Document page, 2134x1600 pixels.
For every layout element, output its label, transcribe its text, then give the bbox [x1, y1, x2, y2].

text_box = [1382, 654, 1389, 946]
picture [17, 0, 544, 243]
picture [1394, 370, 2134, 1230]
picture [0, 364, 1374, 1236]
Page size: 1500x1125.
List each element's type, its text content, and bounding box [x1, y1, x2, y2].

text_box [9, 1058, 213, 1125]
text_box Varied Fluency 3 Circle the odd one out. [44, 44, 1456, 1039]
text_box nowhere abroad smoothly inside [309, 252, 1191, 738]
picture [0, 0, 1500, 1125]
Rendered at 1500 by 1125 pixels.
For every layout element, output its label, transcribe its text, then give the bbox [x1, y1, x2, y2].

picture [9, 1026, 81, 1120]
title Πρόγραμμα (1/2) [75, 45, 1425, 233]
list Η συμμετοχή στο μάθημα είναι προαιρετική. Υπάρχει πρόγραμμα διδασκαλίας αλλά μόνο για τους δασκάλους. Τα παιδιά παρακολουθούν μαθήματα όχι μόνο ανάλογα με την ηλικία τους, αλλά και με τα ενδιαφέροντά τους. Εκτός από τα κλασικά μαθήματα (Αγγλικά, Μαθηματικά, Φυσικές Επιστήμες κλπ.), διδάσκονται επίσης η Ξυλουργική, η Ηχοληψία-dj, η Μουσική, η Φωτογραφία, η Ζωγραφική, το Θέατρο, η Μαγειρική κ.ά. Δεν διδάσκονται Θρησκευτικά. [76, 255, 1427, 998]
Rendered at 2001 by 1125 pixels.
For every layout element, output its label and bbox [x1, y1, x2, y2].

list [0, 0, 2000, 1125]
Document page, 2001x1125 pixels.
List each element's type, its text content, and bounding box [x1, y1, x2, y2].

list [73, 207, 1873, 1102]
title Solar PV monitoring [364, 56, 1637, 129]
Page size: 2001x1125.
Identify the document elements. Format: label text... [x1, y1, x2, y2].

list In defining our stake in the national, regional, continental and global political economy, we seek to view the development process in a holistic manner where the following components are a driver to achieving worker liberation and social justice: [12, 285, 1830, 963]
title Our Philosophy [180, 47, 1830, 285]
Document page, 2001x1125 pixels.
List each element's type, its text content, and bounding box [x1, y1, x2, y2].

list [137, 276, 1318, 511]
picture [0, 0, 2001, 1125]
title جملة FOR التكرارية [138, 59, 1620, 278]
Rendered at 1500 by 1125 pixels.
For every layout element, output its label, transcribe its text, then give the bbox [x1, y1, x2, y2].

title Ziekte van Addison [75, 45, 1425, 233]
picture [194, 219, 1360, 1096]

*Task requirements*. Copy out every entry exactly.

*Response below*.
Document page, 2134x1600 pixels.
For every layout element, output its label, transcribe its text, then give the bbox [x1, y1, x2, y2].

text_box = [1382, 654, 1389, 946]
picture [17, 0, 544, 243]
picture [1394, 370, 2134, 1230]
picture [0, 364, 1374, 1236]
Page size: 1500x1125.
List each element's type, its text content, and bounding box [x1, y1, x2, y2].

text_box [9, 1058, 213, 1125]
text_box Varied Fluency 3 Circle the odd one out. [44, 44, 1456, 1039]
text_box nowhere abroad smoothly inside [309, 252, 1191, 738]
picture [0, 0, 1500, 1125]
Rendered at 1500 by 1125 pixels.
For every layout element, output its label, transcribe its text, then give the bbox [x1, y1, x2, y2].

picture [9, 1026, 81, 1120]
title Πρόγραμμα (1/2) [75, 45, 1425, 233]
list Η συμμετοχή στο μάθημα είναι προαιρετική. Υπάρχει πρόγραμμα διδασκαλίας αλλά μόνο για τους δασκάλους. Τα παιδιά παρακολουθούν μαθήματα όχι μόνο ανάλογα με την ηλικία τους, αλλά και με τα ενδιαφέροντά τους. Εκτός από τα κλασικά μαθήματα (Αγγλικά, Μαθηματικά, Φυσικές Επιστήμες κλπ.), διδάσκονται επίσης η Ξυλουργική, η Ηχοληψία-dj, η Μουσική, η Φωτογραφία, η Ζωγραφική, το Θέατρο, η Μαγειρική κ.ά. Δεν διδάσκονται Θρησκευτικά. [76, 255, 1427, 998]
Rendered at 2001 by 1125 pixels.
For every layout element, output its label and bbox [x1, y1, x2, y2].

list [0, 0, 2000, 1125]
Document page, 2001x1125 pixels.
List each element's type, its text content, and bounding box [x1, y1, x2, y2].

list [73, 207, 1873, 1102]
title Solar PV monitoring [364, 56, 1637, 129]
Page size: 2001x1125.
Identify the document elements. Format: label text... [x1, y1, x2, y2].

list In defining our stake in the national, regional, continental and global political economy, we seek to view the development process in a holistic manner where the following components are a driver to achieving worker liberation and social justice: [12, 285, 1830, 963]
title Our Philosophy [180, 47, 1830, 285]
Document page, 2001x1125 pixels.
List each element's type, its text content, and bounding box [x1, y1, x2, y2].

list [137, 276, 1318, 511]
picture [0, 0, 2001, 1125]
title جملة FOR التكرارية [138, 59, 1620, 278]
Rendered at 1500 by 1125 pixels.
For every layout element, output its label, transcribe its text, then give the bbox [x1, y1, x2, y2].

title Ziekte van Addison [75, 45, 1425, 233]
picture [194, 219, 1360, 1096]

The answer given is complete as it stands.